Here’s the most unoriginal comment you’ll read all day:
Mark Levin the Author is nothing like Mark Levin the Talk Radio Host.
In-the-know conservative reviewers of Liberty and Tyranny: A Conservative Manifesto all say the same thing: the Mark Levin you’re used to hearing (or tuning out) on radio – who harshly yells “Shut up, you dummy!” at callers, and comes off as a slightly saner version of Michael Savage – is nowhere to be found between the covers of his blockbuster book.
Instead, Levin is channeling the old fashioned language of conservative icons like Burke and Kirk, Buckley and Chambers, and the stirring, majestic cadences of the Founders and The Federalist.
Liberty & Tyranny is actually a stylistically more challenging read than Conscience of a Conservative (1960), the last book widely touted as a popular (but note: not necessarily populist) conservative manifesto.
This passage early on in Liberty & Tyranny is a typical example of Levin’s style throughout:
“The Statist veils his pursuits in moral indignation, intoning in high dudgeon the injustices and inequities of liberty and life itself, for which only he can provide justice and bring a righteous resolution. And when the resolution proves elusive, as it undoubtedly does (...) the Statist demands even more authority to wring out the imperfections of mankind’s existence. Unconstrained by constitutional prohibitions, what is left to limit the Statist’s ambitions but his own moral compass, which has already led him astray?”
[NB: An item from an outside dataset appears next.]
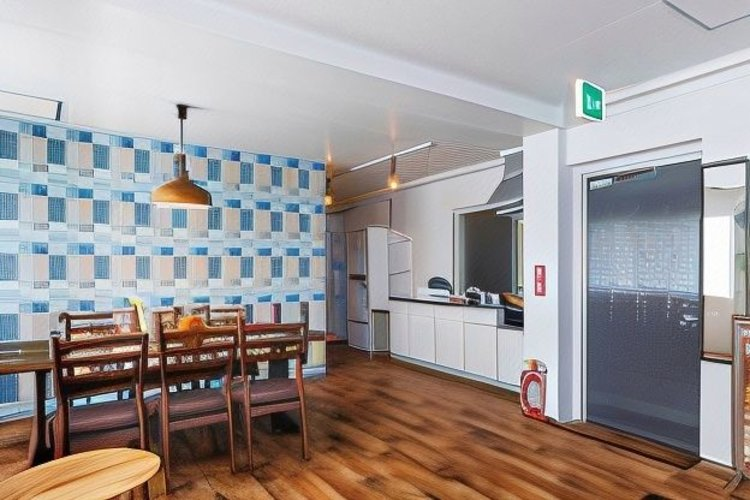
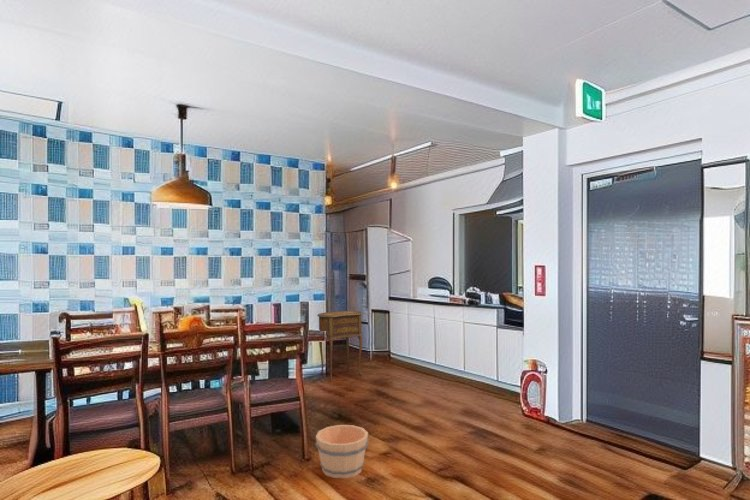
+ side table [316,310,363,381]
+ bucket [314,424,370,479]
Ninety-nine times out of a hundred, a man (and it is invariably a man) who tries to write like that is a geek and a crank who isn’t as smart as he thinks he is, for whom “a little knowledge is a dangerous thing”, and the results are cringe worthy. But incredibly, Levin pulls it off.
And Levin’s apparent confidence that “dumbing down” his message for our supposedly “stupider” times has paid off. Folks have lined up for hours at Levin’s book signings. It doesn’t hurt that Liberty & Tyranny was released just before the Tea Party movement took off; those activists are Levin’s readers and listeners, as became apparent during that disastrous CNN reporter’s encounter with one Tea Party attendee, who, it’s safe to guess, got his Lincoln stuff from pages 93-94 of Levin’s book.
Like the book's style, the content of Liberty & Tyranny is really nothing new, either. And that's a good thing. It IS a book about conservatism after all -- a philosophy that insists "there is nothing new under the sun" and that novelty can be deeply dangerous. This book provides as good a solid, short, modern, comprehensive yet comprehensible intro to Conservatism 101 as you'll find today.
The book is brimming with great “argument winning” facts (which, in another edition, would be better presented as sidebars to make them easier to spot.) This also makes for depressing reading. I felt suffocated by all the statistics about government waste and liberal fraud.
Liberty & Tyranny is more infuriating than inspirational, therefore. However, the fact that millions of readers have taken the book to heart most certainly is.
At this point, Levin’s Liberty & Tyranny is one of those books all American conservatives now have to read, whether they want to or not, because it has struck a nerve with enough readers to hit #1 on Amazon.com and stay there for weeks.
Will Liberty & Tyranny have a lasting impact? Obviously, it is too soon to tell. For now, Levin has helped restore the passion, patriotism and sense of purpose of countless ordinary Americans in truly trying times.
Liberty & Tyranny will help thousands “get through” the Obama era. Whether the book will help them overturn it and triumph over it remains to be seen.